This rumoured deal between Microsoft and News Corporation is all about attention.
Rupert Murdoch wants your attention on his news and advertising, and ideally for you to pay for it, too.
Meanwhile, Steve Ballmer wants your attention on your daily activities to happen via Microsoft’s services — especially Microsoft Office and Hotmail and Messenger and its Bing search engine, rather than Google Docs, Gmail, Google Talk and Google Search. Indeed, Office 2010 will work in a web browser, a clear response to Google Docs.
So if Microsoft pays Murdoch to remove his news websites from Google’s index and list them exclusively on Bing, how do they both benefit?
As entrepreneur Jason Calacanis speculated on November 9, Bing could differentiate itself on the basis of the exclusive content. “Want to search the New York Times, Wall Street Journal, USA Today and 3894 other newspapers and magazines? … Go to Bing.”
Bing would presumably get “free” promotion on News’ websites, too.
But from News Corp’s side, it looks like it’s purely about the cash.
Google currently sends News Corp’s US websites a significant portion of their total traffic, which costs Murdoch nothing. The Wall Street Journal, for example, gets 11.5% of its 12 million monthly visitors from Google. The New York Times, more than 17% of just under 18 million visitors.
Under the rumoured deal, that traffic and its associated advertising revenue would disappear. Could Bing replace it? Search engine analyst Danny Sullivan reckons that the WSJ would lose a million Google visitors a month while Bing would deliver just 150,000 in return.
“That’s about $180 million per year Bing needs to pay just to the WSJ alone,” he says.
Sullivan is also sceptical of Bing’s ability to promote itself as a trusted source. “People already think they’ve got that at Google. I don’t see it flying.”
Indeed, Gawker has published mock-ups showing what Google News would look like without Murdoch’s content. Not much different.

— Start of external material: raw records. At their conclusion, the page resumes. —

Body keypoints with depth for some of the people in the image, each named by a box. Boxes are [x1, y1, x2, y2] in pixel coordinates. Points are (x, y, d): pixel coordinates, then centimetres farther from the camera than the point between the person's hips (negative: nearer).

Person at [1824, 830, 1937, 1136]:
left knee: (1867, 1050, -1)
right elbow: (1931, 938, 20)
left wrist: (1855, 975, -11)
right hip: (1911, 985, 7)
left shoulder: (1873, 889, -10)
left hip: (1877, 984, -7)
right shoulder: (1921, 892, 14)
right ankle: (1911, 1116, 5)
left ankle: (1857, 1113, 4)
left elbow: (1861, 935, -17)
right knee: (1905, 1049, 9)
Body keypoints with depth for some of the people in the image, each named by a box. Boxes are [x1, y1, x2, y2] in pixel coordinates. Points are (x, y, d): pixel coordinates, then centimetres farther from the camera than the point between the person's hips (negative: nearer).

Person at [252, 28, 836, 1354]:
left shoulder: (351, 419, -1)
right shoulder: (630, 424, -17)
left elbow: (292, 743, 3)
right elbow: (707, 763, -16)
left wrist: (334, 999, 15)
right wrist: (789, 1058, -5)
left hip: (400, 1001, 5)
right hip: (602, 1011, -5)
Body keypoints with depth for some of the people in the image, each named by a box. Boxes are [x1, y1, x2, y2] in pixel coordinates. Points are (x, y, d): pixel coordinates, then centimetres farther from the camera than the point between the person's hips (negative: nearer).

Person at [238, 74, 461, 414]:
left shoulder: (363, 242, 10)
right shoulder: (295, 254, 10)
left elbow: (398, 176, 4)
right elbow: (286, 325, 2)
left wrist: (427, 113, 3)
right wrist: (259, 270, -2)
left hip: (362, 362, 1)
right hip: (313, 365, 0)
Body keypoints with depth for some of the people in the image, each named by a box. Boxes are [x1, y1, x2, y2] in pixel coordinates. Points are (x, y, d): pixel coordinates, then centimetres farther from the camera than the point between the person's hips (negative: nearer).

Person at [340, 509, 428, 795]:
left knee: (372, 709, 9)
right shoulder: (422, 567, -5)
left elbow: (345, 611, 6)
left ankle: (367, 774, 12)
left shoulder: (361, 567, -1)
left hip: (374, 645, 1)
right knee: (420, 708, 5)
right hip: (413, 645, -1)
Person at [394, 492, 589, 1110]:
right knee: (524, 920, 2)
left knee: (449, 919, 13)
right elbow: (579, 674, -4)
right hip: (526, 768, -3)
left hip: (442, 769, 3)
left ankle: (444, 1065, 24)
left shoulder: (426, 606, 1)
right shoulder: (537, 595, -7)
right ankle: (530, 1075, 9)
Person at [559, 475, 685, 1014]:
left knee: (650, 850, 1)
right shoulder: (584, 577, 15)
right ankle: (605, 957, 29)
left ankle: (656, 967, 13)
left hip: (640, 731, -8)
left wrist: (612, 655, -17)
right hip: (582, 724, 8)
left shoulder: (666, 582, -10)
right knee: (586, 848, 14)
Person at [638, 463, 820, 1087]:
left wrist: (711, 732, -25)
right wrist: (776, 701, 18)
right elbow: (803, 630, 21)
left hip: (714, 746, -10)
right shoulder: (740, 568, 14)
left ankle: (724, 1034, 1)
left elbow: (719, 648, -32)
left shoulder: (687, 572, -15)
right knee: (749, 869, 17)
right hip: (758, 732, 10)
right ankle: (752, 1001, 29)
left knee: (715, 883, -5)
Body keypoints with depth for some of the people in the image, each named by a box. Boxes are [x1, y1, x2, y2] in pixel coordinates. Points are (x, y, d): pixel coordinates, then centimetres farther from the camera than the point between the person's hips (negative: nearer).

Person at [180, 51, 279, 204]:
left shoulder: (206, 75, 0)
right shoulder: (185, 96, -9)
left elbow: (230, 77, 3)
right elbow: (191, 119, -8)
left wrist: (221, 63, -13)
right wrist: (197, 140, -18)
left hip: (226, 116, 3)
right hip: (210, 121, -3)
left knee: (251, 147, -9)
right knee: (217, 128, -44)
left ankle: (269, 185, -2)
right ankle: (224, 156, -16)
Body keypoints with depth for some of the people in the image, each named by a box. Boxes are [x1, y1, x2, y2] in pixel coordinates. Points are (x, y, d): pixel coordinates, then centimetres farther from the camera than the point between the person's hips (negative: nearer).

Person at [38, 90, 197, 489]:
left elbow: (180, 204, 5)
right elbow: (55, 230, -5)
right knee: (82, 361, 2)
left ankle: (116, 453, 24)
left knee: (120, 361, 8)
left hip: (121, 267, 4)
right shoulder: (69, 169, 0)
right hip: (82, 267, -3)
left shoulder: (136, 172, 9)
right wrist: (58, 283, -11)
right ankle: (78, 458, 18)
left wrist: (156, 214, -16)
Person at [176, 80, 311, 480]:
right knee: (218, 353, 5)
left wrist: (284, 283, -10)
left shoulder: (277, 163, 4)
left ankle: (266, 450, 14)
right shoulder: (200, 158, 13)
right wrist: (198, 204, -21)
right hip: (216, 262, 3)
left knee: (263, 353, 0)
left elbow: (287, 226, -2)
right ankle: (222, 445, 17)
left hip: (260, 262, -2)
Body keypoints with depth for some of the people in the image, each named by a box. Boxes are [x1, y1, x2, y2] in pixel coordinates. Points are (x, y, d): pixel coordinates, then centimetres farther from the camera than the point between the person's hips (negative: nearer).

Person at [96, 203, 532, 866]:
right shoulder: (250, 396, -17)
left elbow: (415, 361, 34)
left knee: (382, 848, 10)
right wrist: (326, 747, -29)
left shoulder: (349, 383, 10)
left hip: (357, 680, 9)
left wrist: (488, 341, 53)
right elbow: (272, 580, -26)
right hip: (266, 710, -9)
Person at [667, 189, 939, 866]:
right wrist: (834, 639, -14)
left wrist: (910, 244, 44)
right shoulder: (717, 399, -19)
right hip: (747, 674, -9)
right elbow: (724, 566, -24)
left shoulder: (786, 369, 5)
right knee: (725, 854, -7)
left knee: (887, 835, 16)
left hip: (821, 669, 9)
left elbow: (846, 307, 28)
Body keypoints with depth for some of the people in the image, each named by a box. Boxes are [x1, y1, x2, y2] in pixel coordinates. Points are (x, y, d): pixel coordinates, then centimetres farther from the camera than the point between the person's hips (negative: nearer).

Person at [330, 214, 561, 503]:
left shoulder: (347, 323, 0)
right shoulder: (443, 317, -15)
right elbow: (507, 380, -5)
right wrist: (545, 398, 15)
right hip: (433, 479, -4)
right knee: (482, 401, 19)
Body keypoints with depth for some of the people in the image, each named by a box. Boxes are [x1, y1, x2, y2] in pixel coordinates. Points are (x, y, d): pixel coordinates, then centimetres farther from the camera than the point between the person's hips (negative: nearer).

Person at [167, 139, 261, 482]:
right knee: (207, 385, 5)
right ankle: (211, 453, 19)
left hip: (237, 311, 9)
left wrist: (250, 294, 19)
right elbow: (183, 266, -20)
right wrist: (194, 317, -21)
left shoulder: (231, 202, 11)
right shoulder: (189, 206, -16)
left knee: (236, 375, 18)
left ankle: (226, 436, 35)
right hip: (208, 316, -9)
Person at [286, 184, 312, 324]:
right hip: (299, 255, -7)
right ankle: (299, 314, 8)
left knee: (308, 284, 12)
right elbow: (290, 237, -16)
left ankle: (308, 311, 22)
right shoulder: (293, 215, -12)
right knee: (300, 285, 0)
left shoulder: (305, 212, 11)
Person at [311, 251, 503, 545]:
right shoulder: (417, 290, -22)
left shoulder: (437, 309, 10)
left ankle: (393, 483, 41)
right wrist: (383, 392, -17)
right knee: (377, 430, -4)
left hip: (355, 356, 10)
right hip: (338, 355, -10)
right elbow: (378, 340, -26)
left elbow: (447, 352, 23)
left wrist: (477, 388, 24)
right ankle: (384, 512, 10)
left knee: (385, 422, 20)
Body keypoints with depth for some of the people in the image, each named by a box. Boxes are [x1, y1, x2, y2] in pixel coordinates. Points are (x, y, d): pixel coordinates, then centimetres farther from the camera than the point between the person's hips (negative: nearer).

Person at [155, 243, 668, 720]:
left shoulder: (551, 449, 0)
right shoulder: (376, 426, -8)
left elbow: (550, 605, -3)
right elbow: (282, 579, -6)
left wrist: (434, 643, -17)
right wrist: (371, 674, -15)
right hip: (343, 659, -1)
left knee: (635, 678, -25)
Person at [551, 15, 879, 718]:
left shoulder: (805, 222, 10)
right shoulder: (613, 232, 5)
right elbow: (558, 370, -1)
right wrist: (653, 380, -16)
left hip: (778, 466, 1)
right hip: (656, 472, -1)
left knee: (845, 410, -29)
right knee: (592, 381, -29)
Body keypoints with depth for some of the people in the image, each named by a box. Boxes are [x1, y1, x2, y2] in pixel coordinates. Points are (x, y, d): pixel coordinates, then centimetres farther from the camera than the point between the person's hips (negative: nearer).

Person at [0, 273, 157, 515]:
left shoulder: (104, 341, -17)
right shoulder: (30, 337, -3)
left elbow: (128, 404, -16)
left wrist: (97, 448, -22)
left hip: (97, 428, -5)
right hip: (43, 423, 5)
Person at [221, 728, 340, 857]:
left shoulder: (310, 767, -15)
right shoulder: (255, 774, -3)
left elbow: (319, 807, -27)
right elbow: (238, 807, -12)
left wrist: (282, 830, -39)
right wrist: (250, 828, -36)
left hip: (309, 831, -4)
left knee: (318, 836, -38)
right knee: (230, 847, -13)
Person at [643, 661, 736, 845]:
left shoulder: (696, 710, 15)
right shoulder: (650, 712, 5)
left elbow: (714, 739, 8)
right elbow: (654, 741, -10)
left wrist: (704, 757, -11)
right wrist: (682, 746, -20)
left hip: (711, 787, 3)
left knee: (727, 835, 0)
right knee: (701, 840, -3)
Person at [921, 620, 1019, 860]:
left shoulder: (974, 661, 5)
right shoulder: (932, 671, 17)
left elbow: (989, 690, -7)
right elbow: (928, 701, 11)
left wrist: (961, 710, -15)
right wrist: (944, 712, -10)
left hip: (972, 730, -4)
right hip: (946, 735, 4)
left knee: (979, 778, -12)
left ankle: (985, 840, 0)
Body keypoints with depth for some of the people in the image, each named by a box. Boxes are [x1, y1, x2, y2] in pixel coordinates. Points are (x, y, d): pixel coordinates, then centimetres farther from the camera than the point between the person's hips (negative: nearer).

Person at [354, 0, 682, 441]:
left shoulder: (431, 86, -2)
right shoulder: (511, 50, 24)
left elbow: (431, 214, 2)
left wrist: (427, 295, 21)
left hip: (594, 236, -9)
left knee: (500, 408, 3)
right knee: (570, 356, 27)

All that said, mUmBRELLA’s Tim Burrows wrote in The Australian that traffic from random drive-by Google hits isn’t of much long-term value.
“The locusts descended, devoured the story and moved right along. Very few stayed for a second page,” he wrote.
Other online publishers have confirmed to Crikey that steadily building an audience of repeat visitors is more important. Perhaps a longer-term relationship, with Bing News as the default in everyone’s web browser, is the true aim.
Or perhaps Murdoch is just sabre-rattling.
Bernstein Research analyst Jeffrey Lindsay reckons it’s all designed to put pressure on Google as it renegotiates the $900 million advertising deal with News-owned MySpace. According to Google Trends, MySpace has declined from 20 million unique daily visitors two years ago to well under 10 million today.
“We think Microsoft, as usual, is fishing in troubled waters in the hope that it may get something out of the situation or at least give [Google] a poke in the eye,” Lindsay wrote.